* What is being asked *
Every line below from the one containing "1 kilogramme" through the one containing "अनुकल्प मिश्रा को" must be transcribed exactly. Omit all lines outside that stretch.

Exercise input Block Start

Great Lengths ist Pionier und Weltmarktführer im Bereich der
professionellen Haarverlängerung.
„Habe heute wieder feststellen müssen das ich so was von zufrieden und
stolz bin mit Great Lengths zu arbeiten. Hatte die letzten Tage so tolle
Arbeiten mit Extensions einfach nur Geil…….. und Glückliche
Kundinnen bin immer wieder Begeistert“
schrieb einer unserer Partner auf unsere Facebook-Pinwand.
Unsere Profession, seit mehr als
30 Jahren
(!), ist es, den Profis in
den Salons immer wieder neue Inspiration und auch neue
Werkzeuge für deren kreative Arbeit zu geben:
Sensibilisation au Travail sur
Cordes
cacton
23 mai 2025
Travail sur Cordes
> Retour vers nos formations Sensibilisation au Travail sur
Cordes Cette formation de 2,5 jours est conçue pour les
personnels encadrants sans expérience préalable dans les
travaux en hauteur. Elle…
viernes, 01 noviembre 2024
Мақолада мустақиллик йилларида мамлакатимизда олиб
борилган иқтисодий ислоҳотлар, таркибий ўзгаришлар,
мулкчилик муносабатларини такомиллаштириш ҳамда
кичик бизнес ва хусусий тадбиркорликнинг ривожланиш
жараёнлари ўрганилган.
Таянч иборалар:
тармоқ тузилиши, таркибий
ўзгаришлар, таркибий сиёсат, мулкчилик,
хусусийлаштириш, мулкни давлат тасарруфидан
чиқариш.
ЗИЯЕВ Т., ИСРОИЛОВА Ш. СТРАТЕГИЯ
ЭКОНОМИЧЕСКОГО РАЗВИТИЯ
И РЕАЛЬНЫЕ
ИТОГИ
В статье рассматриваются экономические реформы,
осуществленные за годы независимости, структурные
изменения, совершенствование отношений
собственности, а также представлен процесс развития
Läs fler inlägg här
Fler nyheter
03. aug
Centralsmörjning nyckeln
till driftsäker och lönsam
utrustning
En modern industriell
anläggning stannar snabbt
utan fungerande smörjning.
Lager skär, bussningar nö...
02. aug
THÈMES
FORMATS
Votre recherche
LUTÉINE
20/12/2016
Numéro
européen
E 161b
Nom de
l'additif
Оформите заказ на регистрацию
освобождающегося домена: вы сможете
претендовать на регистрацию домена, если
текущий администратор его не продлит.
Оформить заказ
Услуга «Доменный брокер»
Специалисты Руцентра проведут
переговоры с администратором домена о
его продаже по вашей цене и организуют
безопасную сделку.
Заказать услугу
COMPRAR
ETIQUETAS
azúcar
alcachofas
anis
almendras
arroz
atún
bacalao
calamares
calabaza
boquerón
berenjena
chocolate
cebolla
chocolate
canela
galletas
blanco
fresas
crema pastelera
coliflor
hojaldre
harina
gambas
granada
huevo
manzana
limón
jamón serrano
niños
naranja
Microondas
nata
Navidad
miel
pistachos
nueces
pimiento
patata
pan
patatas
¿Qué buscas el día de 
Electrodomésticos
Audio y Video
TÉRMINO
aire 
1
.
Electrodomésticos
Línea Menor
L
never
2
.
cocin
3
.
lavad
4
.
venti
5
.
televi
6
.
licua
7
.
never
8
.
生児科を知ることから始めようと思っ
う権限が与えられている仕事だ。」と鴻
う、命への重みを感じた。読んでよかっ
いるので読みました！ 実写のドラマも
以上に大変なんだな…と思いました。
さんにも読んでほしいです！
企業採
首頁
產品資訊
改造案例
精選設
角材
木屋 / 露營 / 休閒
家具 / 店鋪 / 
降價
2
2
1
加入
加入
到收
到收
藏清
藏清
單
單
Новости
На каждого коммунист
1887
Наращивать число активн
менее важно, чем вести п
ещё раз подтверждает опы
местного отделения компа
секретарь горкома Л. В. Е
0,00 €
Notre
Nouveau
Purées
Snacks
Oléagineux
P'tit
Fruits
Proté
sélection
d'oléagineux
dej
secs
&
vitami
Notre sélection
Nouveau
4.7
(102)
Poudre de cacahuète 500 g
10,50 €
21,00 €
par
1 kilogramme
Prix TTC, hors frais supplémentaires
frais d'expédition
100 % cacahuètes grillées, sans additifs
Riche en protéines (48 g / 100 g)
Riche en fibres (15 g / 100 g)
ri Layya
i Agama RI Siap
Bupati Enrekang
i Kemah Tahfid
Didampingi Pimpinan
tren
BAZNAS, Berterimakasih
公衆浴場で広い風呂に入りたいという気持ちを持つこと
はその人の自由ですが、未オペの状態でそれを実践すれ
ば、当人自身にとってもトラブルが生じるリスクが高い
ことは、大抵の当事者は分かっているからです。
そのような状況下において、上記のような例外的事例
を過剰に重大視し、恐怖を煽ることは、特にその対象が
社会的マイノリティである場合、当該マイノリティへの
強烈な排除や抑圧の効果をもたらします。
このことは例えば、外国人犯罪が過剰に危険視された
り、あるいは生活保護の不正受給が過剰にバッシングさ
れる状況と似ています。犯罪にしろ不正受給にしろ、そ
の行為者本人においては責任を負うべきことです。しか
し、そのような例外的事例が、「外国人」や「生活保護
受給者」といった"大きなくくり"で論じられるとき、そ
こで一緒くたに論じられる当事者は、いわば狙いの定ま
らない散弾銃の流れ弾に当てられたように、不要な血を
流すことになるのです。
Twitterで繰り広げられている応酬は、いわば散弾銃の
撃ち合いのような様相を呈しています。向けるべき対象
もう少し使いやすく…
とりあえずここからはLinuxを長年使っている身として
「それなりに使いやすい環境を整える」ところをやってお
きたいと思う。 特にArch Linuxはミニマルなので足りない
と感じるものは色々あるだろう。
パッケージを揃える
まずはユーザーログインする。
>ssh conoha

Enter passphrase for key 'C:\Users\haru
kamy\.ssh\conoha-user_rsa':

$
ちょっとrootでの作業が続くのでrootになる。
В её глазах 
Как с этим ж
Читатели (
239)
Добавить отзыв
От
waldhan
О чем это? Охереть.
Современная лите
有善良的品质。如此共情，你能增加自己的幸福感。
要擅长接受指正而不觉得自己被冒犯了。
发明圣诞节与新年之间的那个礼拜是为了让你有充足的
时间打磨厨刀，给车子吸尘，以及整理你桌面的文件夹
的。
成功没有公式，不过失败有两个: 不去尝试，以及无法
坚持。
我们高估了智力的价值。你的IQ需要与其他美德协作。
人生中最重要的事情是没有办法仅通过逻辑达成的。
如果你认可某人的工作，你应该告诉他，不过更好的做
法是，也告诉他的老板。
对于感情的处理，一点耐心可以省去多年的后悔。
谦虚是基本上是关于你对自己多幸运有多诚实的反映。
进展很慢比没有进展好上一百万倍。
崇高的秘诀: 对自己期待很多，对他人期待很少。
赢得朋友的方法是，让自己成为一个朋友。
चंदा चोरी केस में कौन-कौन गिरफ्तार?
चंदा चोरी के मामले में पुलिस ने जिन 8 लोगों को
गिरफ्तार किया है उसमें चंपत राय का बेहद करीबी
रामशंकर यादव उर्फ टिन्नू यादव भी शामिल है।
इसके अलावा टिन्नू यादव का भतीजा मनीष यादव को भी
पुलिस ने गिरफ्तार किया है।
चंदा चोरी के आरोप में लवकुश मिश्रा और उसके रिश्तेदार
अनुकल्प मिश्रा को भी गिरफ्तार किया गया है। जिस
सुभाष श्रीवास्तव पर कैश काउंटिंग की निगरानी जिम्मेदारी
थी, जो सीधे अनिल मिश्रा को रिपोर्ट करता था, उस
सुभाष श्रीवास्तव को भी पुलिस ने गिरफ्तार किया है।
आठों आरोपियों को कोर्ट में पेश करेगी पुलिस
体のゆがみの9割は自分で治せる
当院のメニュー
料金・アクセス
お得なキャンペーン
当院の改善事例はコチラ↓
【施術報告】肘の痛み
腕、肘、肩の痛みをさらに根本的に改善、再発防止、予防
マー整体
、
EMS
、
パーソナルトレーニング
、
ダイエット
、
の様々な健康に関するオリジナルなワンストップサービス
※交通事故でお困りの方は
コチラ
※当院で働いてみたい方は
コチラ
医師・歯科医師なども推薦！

Exercise input Block End

* Task answer *
1 kilogramme
Prix TTC, hors frais supplémentaires
frais d'expédition
100 % cacahuètes grillées, sans additifs
Riche en protéines (48 g / 100 g)
Riche en fibres (15 g / 100 g)
ri Layya
i Agama RI Siap
Bupati Enrekang
i Kemah Tahfid
Didampingi Pimpinan
tren
BAZNAS, Berterimakasih
公衆浴場で広い風呂に入りたいという気持ちを持つこと
はその人の自由ですが、未オペの状態でそれを実践すれ
ば、当人自身にとってもトラブルが生じるリスクが高い
ことは、大抵の当事者は分かっているからです。
そのような状況下において、上記のような例外的事例
を過剰に重大視し、恐怖を煽ることは、特にその対象が
社会的マイノリティである場合、当該マイノリティへの
強烈な排除や抑圧の効果をもたらします。
このことは例えば、外国人犯罪が過剰に危険視された
り、あるいは生活保護の不正受給が過剰にバッシングさ
れる状況と似ています。犯罪にしろ不正受給にしろ、そ
の行為者本人においては責任を負うべきことです。しか
し、そのような例外的事例が、「外国人」や「生活保護
受給者」といった"大きなくくり"で論じられるとき、そ
こで一緒くたに論じられる当事者は、いわば狙いの定ま
らない散弾銃の流れ弾に当てられたように、不要な血を
流すことになるのです。
Twitterで繰り広げられている応酬は、いわば散弾銃の
撃ち合いのような様相を呈しています。向けるべき対象
もう少し使いやすく…
とりあえずここからはLinuxを長年使っている身として
「それなりに使いやすい環境を整える」ところをやってお
きたいと思う。 特にArch Linuxはミニマルなので足りない
と感じるものは色々あるだろう。
パッケージを揃える
まずはユーザーログインする。
>ssh conoha

Enter passphrase for key 'C:\Users\haru
kamy\.ssh\conoha-user_rsa':

$
ちょっとrootでの作業が続くのでrootになる。
В её глазах 
Как с этим ж
Читатели (
239)
Добавить отзыв
От
waldhan
О чем это? Охереть.
Современная лите
有善良的品质。如此共情，你能增加自己的幸福感。
要擅长接受指正而不觉得自己被冒犯了。
发明圣诞节与新年之间的那个礼拜是为了让你有充足的
时间打磨厨刀，给车子吸尘，以及整理你桌面的文件夹
的。
成功没有公式，不过失败有两个: 不去尝试，以及无法
坚持。
我们高估了智力的价值。你的IQ需要与其他美德协作。
人生中最重要的事情是没有办法仅通过逻辑达成的。
如果你认可某人的工作，你应该告诉他，不过更好的做
法是，也告诉他的老板。
对于感情的处理，一点耐心可以省去多年的后悔。
谦虚是基本上是关于你对自己多幸运有多诚实的反映。
进展很慢比没有进展好上一百万倍。
崇高的秘诀: 对自己期待很多，对他人期待很少。
赢得朋友的方法是，让自己成为一个朋友。
चंदा चोरी केस में कौन-कौन गिरफ्तार?
चंदा चोरी के मामले में पुलिस ने जिन 8 लोगों को
गिरफ्तार किया है उसमें चंपत राय का बेहद करीबी
रामशंकर यादव उर्फ टिन्नू यादव भी शामिल है।
इसके अलावा टिन्नू यादव का भतीजा मनीष यादव को भी
पुलिस ने गिरफ्तार किया है।
चंदा चोरी के आरोप में लवकुश मिश्रा और उसके रिश्तेदार
अनुकल्प मिश्रा को भी गिरफ्तार किया गया है। जिस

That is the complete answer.